● PROBLEM DETAILS
Only lines containing the string "based" belong in the answer; copy all of them from the entries.

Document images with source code
----

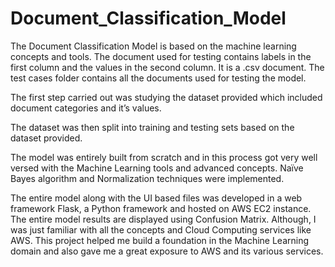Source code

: # Document_Classification_Model


The Document Classification Model is based on the machine learning concepts and tools. 
 The document used for testing contains labels in the first column and the values in the second column. It is a .csv document. The test cases folder contains all the documents used for testing the model.

The first step carried out was studying the dataset provided which included document categories and it’s values. 

The dataset was then split into training and testing sets based on the dataset provided. 

The model was entirely built from scratch and in this process got very well versed with the Machine Learning tools and advanced concepts. 
Naïve Bayes algorithm and Normalization techniques were implemented. 

The entire model along with the UI based files was developed in a web framework Flask, a Python framework and hosted on AWS EC2 instance. 
The entire model results are displayed using Confusion Matrix. 
Although, I was just familiar with all the concepts and Cloud Computing services like AWS. This project helped me build a foundation in the Machine Learning domain and also gave me a great exposure to AWS and its various services. 



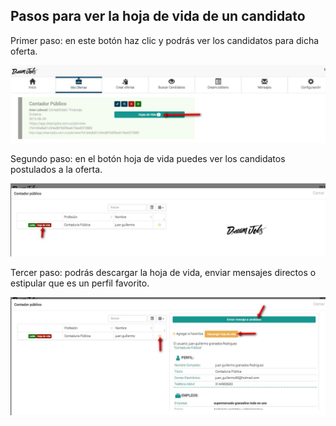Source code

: ## Pasos para ver la hoja de vida de un candidato

Primer paso: en este botón haz clic y podrás ver los candidatos para dicha oferta.

![Prueba](/images/hojadevida-oferta.JPG)

Segundo paso: en el botón hoja de vida puedes ver los candidatos postulados a la oferta.

![Prueba](/images/hojadevida-candidatos-oferta.JPG)

Tercer paso: podrás descargar la hoja de vida, enviar mensajes directos o estipular que es un perfil favorito.

![Prueba](/images/hojadevida-funciones-oferta.JPG)
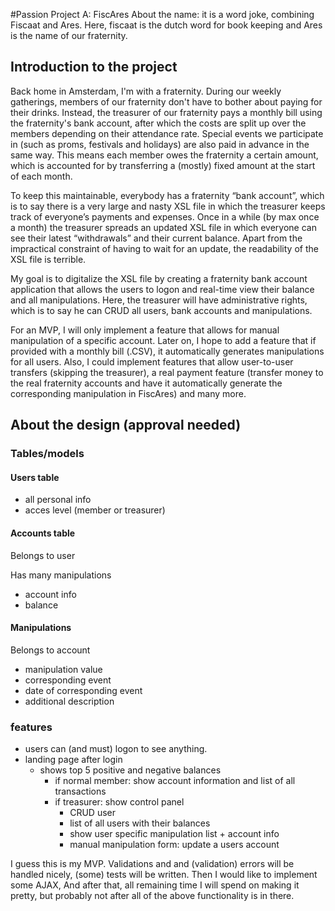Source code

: #Passion Project A: FiscAres
About the name: it is a word joke, combining Fiscaat and Ares. Here, fiscaat is the dutch word for book keeping and Ares is the name of our fraternity.

## Introduction to the project

Back home in Amsterdam, I'm with a fraternity. During our weekly gatherings, members of our fraternity don't have to bother about paying for their drinks. Instead, the treasurer of our fraternity pays a monthly bill using the fraternity's bank account, after which the costs are split up over the members depending on their attendance rate. Special events we participate in (such as proms, festivals and holidays) are also paid in advance in the same way. This means each member owes the fraternity a certain amount, which is accounted for by transferring a (mostly) fixed amount at the start of each month.

To keep this maintainable, everybody has a fraternity “bank account”, which is to say there is a very large and nasty XSL file in which the treasurer keeps track of everyone’s payments and expenses. Once in a while (by max once a month) the treasurer spreads an updated XSL file in which everyone can see their latest “withdrawals” and their current balance. Apart from the impractical constraint of having to wait for an update, the readability of the XSL file is terrible.

My goal is to digitalize the XSL file by creating a fraternity bank account application that allows the users to logon and real-time view their balance and all manipulations. Here, the treasurer will have administrative rights, which is to say he can CRUD all users, bank accounts and manipulations. 

For an MVP, I will only implement a feature that allows for manual manipulation of a specific account. Later on, I hope to add a feature that if provided with a monthly bill (.CSV), it automatically generates manipulations for all users. Also, I could implement features that allow user-to-user transfers (skipping the treasurer), a real payment feature (transfer money to the real fraternity accounts and have it automatically generate the corresponding manipulation in FiscAres) and many more.

## About the design (approval needed)

### Tables/models

#### Users table

* all personal info
* acces level (member or treasurer)

#### Accounts table

Belongs to user

Has many manipulations

* account info
* balance


#### Manipulations

Belongs to account

* manipulation value
* corresponding event
* date of corresponding event
* additional description


### features

* users can (and must) logon to see anything. 
* landing page after login
	* shows top 5 positive and negative balances 
		* if normal member: show account information and list of all transactions
		* if treasurer: show control panel
			* CRUD user
			* list of all users with their balances
			* show user specific manipulation list + account info
			* manual manipulation form: update a users account

I guess this is my MVP. Validations and and (validation) errors will be handled nicely, (some) tests will be written. Then I would like to implement some AJAX, And after that, all remaining time I will spend on making it pretty, but probably not after all of the above functionality is in there.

----

● REPLY TO THE TASK
The Document Classification Model is based on the machine learning concepts and tools. 
The dataset was then split into training and testing sets based on the dataset provided. 
The entire model along with the UI based files was developed in a web framework Flask, a Python framework and hosted on AWS EC2 instance. 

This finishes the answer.